[Data records]

────────────────────

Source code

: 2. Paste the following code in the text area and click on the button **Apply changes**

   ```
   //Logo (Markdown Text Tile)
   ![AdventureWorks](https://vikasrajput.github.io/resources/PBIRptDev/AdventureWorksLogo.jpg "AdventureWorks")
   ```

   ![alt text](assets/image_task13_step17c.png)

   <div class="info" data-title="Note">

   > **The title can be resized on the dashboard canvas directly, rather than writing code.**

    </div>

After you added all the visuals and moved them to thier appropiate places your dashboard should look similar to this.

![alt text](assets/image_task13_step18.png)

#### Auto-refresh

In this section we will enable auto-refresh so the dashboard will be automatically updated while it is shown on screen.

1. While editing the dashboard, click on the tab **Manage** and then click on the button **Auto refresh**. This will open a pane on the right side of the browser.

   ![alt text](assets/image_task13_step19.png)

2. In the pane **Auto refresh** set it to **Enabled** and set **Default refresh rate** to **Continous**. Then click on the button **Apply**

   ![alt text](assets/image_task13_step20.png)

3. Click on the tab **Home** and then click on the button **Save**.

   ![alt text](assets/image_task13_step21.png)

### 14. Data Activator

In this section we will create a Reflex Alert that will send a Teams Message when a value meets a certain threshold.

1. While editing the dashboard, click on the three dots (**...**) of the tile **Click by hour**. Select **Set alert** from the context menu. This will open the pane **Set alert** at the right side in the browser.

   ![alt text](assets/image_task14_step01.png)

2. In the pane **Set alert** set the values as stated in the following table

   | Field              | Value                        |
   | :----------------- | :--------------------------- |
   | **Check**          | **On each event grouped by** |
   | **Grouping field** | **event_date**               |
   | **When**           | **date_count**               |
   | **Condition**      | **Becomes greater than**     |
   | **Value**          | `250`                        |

────────────────────

EXERCISE INSTRUCTIONS
Reproduce the final stretch of the data above: every line from the one holding "field** | **event_date**" through the end, inclusive, exactly as written and nothing else.

EXERCISE OUTPUT
   | **Grouping field** | **event_date**               |
   | **When**           | **date_count**               |
   | **Condition**      | **Becomes greater than**     |
   | **Value**          | `250`                        |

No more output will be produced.